Song by Lynyrd Skynyrd

from the album (Pronounced 'Lĕh-'nérd 'Skin-'nérd)
- Released: August 13, 1973; 53 years ago
- Recorded: April 1973
- Studio: Studio One (Doraville, Georgia)
- Genre: Southern rock; hard rock;
- Length: 5:57 (album version); 6:39 (live version);
- Label: Sounds of the South
- Songwriters: Ronnie Van Zant; Gary Rossington;
- Producer: Al Kooper

= Simple Man (Lynyrd Skynyrd song) =

"Simple Man" is a song by American rock band Lynyrd Skynyrd, released on their debut studio album, (Pronounced 'Lĕh-'nérd 'Skin-'nérd) (1973).

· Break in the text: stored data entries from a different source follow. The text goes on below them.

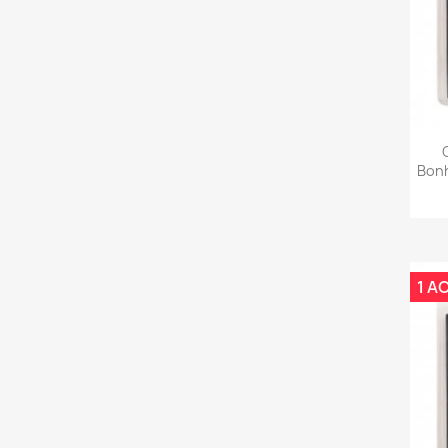
Bon
1 A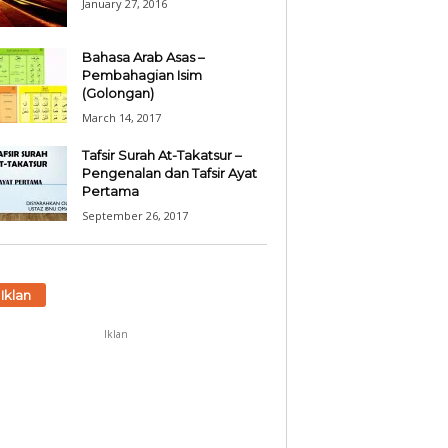
January 27, 2016
Bahasa Arab Asas –
Pembahagian Isim
(Golongan)
March 14, 2017
Tafsir Surah At-Takatsur –
Pengenalan dan Tafsir Ayat
Pertama
September 26, 2017
Iklan
Iklan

The song is one of Lynyrd Skynyrd's most popular. Since the song became available for digital download, it has become Lynyrd Skynyrd's third best-selling digital song after "Sweet Home Alabama" and "Free Bird." It has sold 1,333,000 copies in the U.S. as of November 2013.

== Musical structure ==
"Simple Man" is written in the key of A minor/C major, though all guitars were tuned down a half step, effectively making it A♭ minor/B major. The song begins with an electric arpeggiated chord sequence made up of the chords C major, G major and A minor (though with the tuned-down guitars, effective progression of B major, F♯ major, and A♭ minor). This intro is accompanied by a bass line and cymbals before the drums and vocals come in for the verse. Lyrically, the song is about a mother talking to her child about life, inspired by the passing of Ronnie Van Zant's grandmother, Florence N. Peeples, in November 1971. The chorus of the song includes electric guitars playing variations on the arpeggiated intro progression. The guitar solo is performed by Gary Rossington.

==Personnel==
Lynyrd Skynyrd
- Ronnie Van Zant – lead vocals
- Gary Rossington – lead guitar
- Allen Collins – rhythm guitar
- Ed King – bass
- Bob Burns – drums
- Billy Powell – keyboards

Additional personnel
- Al Kooper – organ

==Charts==

Weekly chart performance for "Simple Man"
| Chart (2021–2022) | Peak position |
|---|---|
| New Zealand Hot Singles (RMNZ) | 9 |
| US Hot Rock & Alternative Songs (Billboard) | 13 |

==Certifications==

Certifications and sales for "Simple Man"
| Region | Certification | Certified units/sales |
| Brazil (Pro-Música Brasil) | Gold | 30,000^{‡} |
| New Zealand (RMNZ) | 4× Platinum | 120,000^{‡} |
| United Kingdom (BPI) Sales since 2005 | Gold | 400,000^{‡} |
^{‡} Sales+streaming figures based on certification alone.